— Ничего не будет, — оборвала его Лиля.
— Всё будет, родная, всё будет! Главное, мы теперь вместе… только тебе все мои стихи… а жить можно и с этим… Всё будет, Лиличка…
Володя сел рядом с ней на кровать, попытался прижать к себе и стал целовать мокрые щёки, распухшие от слёз глаза, волосы, руки, которыми она его отталкивала…
— Ничего не будет, ничего! — крикнула Лиля и неловко хлестнула его по щеке. Маяковский отпрянул.

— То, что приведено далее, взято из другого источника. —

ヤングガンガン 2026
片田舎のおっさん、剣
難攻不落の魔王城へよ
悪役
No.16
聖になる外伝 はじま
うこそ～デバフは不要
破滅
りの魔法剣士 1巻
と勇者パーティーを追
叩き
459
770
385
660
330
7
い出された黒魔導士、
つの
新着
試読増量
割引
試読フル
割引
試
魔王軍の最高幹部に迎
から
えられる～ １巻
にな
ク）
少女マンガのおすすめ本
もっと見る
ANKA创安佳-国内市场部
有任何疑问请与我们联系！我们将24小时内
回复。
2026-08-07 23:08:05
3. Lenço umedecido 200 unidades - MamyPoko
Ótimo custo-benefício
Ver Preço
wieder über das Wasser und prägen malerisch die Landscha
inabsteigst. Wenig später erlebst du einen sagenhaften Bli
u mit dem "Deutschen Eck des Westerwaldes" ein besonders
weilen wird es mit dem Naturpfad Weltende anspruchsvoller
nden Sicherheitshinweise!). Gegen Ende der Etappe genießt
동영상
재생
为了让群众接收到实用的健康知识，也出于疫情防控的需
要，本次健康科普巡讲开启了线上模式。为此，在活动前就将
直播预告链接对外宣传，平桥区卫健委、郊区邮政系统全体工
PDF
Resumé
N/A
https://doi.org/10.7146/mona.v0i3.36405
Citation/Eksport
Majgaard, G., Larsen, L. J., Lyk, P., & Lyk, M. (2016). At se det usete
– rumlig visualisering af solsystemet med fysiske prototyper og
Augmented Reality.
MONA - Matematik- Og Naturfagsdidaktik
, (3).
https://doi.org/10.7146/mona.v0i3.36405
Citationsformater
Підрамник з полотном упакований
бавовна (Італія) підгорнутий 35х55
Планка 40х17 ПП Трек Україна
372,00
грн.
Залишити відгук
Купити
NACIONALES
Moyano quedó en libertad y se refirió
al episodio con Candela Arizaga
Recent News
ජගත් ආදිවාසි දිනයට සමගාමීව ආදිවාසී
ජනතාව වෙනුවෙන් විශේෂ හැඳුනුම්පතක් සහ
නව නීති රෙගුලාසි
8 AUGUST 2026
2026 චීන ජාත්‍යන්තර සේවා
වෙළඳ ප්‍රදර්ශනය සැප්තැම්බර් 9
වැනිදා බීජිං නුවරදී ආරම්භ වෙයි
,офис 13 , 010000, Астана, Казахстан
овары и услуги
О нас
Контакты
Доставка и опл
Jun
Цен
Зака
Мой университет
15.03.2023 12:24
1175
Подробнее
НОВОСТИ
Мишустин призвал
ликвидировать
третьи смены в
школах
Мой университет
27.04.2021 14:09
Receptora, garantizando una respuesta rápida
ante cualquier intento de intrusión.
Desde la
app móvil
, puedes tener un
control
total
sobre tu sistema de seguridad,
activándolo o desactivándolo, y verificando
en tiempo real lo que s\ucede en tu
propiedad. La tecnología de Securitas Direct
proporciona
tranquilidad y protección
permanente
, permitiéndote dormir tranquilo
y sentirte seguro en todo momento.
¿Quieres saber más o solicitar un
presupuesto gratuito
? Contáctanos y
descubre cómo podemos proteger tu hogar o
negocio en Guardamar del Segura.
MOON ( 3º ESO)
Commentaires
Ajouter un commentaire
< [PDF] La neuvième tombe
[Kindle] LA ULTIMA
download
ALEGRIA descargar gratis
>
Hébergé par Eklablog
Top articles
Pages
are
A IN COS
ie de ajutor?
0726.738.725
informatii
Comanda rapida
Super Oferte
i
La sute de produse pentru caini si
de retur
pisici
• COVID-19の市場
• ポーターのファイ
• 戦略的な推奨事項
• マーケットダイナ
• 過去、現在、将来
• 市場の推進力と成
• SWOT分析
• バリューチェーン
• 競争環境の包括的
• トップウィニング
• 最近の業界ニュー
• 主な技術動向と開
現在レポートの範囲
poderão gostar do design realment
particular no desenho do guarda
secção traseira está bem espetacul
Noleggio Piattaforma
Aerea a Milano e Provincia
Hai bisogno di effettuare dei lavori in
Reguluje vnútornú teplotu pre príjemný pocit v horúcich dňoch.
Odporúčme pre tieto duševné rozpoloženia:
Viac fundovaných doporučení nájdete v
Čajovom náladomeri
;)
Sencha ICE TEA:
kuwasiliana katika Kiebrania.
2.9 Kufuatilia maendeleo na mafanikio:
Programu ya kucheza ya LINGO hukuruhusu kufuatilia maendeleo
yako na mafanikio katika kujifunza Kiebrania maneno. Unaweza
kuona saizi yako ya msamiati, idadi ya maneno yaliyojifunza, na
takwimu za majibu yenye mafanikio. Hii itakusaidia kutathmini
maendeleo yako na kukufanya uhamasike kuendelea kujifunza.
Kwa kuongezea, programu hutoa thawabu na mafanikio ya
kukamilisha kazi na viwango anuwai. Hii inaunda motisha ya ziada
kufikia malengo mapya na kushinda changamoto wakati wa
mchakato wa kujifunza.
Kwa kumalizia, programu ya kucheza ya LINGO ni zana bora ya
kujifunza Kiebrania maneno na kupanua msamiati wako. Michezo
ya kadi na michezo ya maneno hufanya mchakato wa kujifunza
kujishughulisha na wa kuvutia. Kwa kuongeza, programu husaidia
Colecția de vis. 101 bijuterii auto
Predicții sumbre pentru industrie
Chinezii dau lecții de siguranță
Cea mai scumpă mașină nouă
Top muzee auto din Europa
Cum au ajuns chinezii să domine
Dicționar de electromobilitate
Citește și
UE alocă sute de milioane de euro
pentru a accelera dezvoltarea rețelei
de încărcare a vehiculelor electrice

Она отбросила одеяло, спрыгнула с кровати на пол и отбежала в угол.
— Ты не понимаешь! — заговорила она оттуда. — Не подходи ко мне! Ты не понимаешь. Я — тварь! Потаскуха… Я изменяла Осе, потому что он не любит меня. Не любит и никогда не любил! А я думала — может, если начнёт ревновать, то и полюбит… Я люблю его! Я любила, люблю и буду любить его больше, чем брата… больше, чем мужа… больше, чем сына. Это… знаешь, как? Я про такую любовь ни в каких стихах не читала. Ни в какой книжке! Я люблю Осю с детства. Отделить его от меня — невозможно. Он — как я сама. Как рука… или нога… или сердце…
Маяковский сник, раздавленный Лилиными откровениями, а она продолжала говорить, говорить, говорить — и нанесла последний удар. Стала взахлёб рассказывать о самой первой ночи с Осей. Об их волшебной первой брачной ночи. Родители подарили им эту квартиру, и после свадебного застолья молодые вернулись домой одни.
— Мы легли в постель, и всё вокруг исчезло — остались только мы двое, и ночной столик, словно ладонь, а там — ваза с грушами и виноградом, и шампанское в ледяном ведёрке… Мы оба тогда безумно любили шампанское… без конца могли его пить, и пить, и пить…
Сумрачным утром ожил город — и ожила улица Жуковского. Заработали лопатами дворники; по заснеженной мостовой побежали лошади, запряжённые в сани; проехал один мотор, другой… Из Эртелева переулка вывернула карета скорой помощи и покатила к Литейному — в Мариинскую или Александровскую больницу.
Прохожие с удивлением смотрели на бредущего, словно пьяный, высокого, но сгорбленного солдата. Шапку и ремень он держал в руке, шинель была распахнута, а гимнастёрка под ней — в мокрых индевеющих пятнах. Толстые посиневшие губы шевелились, из глаз текли и замерзали на щеках слёзы.
Анафема. Анафема! Будь проклята эта любовь. Эта ночь. Эта жизнь. Будь проклято всё. Невидящим взглядом Маяковский смотрел прямо перед собой, и ноги сами несли его на Надеждинскую.
Нет. Это неправда. Нет! И ты? Любимая, за что, за что же?! Хорошо, я ходил, я дарил цветы, я ж из ящика не выкрал серебряных ложек! Белый, сшатался с пятого этажа. Ветер щёки ожёг.